What you have to do.
Answer the following questions using the forum thread on Solr thread buildup:
(a) How much RAM and how much heap memory does each Solr node have?
(b) How many threads does the thread report as waiting on Server 2?
(c) Which Solr option do the answers give for switching to HTTP/1?

Extract provided.
+++
We are having SOLR (8.3.1) CLOUD (NRT) with Zookeeper Ensemble , 3 nodes
each on Centos VMs
SOLR Nodes has 66GB RAM, 15GB HEAP MEM, 4 CPUs.
Record Count: 3.3Million. Avg Doc Size is 350Kb.
Everything works fine until some disturbance happens with the cluser, due to load or network latancy issues. The threads in TIMED_WAITING increase to 7000+ and it stays until SOLR restart
Server 1:
7722 Threads are in TIMED_WATING
("lock":"java.util.concurrent.locks.AbstractQueuedSynchronizer$ConditionObject@151d5f2f
")
Server 2:
4046 Threads are in TIMED_WATING
("lock":"java.util.concurrent.locks.AbstractQueuedSynchronizer$ConditionObject@1e0205c3
")
Server 3:
4210 Threads are in TIMED_WATING
("lock":"java.util.concurrent.locks.AbstractQueuedSynchronizer$ConditionObject@5ee792c0
")
How to increase the 3000 to something bigger? will net.ipv4.tcp_tw_reuse=1 helps? what is the drawback? Please help.
2
Answers
Validate System time/NTP Sync during error window. It might be one of the root cause. Also, watch for the explicit client’s commits.
One of possible workaround is switch to http1 (solr option
-Dsolr.http1
)
+++
Information shown.
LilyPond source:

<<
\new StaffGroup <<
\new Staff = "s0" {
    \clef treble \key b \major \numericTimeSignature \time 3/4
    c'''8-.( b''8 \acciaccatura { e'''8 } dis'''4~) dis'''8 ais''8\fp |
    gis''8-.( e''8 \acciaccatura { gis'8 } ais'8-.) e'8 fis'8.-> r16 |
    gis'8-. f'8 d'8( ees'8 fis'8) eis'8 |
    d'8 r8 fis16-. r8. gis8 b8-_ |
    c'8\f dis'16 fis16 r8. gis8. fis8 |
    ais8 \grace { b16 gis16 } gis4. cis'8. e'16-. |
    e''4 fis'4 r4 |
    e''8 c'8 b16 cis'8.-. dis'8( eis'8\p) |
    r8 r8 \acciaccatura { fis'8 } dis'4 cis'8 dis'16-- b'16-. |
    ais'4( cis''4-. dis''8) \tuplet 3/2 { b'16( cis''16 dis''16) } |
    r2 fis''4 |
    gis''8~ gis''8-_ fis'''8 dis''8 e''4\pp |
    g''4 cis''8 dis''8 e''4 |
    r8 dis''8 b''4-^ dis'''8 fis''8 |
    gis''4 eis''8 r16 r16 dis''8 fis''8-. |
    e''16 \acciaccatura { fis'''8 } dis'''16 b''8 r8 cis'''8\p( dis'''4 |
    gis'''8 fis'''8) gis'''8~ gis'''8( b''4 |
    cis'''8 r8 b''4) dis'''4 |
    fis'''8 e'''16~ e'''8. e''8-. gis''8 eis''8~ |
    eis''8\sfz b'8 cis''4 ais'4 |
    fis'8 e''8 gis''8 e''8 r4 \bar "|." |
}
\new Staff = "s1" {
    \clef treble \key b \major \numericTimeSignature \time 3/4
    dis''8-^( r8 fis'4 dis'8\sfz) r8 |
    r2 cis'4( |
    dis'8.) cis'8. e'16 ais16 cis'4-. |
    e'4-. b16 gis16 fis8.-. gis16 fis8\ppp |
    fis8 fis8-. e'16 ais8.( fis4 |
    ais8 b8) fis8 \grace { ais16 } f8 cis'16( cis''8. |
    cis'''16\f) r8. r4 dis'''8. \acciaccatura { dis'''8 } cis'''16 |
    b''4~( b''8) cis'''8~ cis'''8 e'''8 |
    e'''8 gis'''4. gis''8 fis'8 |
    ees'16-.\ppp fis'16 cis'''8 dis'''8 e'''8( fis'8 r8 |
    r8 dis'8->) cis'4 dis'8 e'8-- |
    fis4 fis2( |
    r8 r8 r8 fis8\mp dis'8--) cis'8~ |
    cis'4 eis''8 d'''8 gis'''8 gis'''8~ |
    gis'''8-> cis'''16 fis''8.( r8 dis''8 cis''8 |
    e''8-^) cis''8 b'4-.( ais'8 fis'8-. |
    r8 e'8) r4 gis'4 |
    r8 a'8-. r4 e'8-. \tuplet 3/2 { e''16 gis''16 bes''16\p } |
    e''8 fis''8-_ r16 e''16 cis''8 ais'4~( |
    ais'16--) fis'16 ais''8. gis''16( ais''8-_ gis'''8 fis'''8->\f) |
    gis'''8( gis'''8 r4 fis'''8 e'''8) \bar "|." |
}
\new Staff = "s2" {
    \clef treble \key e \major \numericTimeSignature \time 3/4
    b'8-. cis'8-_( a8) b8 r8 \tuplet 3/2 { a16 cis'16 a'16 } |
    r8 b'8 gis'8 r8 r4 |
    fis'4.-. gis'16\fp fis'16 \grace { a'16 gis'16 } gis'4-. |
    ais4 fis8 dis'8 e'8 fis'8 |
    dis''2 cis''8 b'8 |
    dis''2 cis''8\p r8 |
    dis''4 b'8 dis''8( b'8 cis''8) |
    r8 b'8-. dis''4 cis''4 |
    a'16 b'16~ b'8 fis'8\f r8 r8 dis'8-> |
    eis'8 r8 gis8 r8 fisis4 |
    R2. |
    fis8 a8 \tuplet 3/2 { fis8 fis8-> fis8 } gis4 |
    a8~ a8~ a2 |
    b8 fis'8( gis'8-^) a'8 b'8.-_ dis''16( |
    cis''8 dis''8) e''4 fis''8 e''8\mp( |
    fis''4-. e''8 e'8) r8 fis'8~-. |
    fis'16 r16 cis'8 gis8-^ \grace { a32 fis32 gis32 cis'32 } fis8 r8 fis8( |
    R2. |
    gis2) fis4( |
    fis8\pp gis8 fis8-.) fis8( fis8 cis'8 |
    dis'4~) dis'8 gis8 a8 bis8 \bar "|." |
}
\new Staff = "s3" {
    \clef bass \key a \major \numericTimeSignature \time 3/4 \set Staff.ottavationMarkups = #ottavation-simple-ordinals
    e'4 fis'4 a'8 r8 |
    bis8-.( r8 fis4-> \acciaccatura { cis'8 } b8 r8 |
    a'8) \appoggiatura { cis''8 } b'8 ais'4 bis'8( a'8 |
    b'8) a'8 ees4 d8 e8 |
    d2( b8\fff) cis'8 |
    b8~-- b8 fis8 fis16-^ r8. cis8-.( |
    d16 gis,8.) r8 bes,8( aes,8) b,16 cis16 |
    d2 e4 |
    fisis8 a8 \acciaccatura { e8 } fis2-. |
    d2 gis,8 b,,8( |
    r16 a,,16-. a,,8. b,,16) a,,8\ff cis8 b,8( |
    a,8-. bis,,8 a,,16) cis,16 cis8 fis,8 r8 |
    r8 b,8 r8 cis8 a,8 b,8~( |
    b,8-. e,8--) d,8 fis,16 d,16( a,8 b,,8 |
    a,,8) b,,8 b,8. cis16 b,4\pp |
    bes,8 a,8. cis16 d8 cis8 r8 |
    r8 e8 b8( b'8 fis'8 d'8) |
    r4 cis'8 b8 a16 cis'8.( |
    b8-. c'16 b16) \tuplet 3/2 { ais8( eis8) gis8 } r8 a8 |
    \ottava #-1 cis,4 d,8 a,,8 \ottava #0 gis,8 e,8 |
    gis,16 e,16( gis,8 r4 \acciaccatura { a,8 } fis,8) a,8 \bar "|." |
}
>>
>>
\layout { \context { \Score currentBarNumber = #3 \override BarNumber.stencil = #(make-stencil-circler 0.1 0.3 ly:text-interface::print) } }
+++
Reply.
(a) Each node has 66GB of RAM and 15GB of heap memory.
(b) 4046 threads.
(c) -Dsolr.http1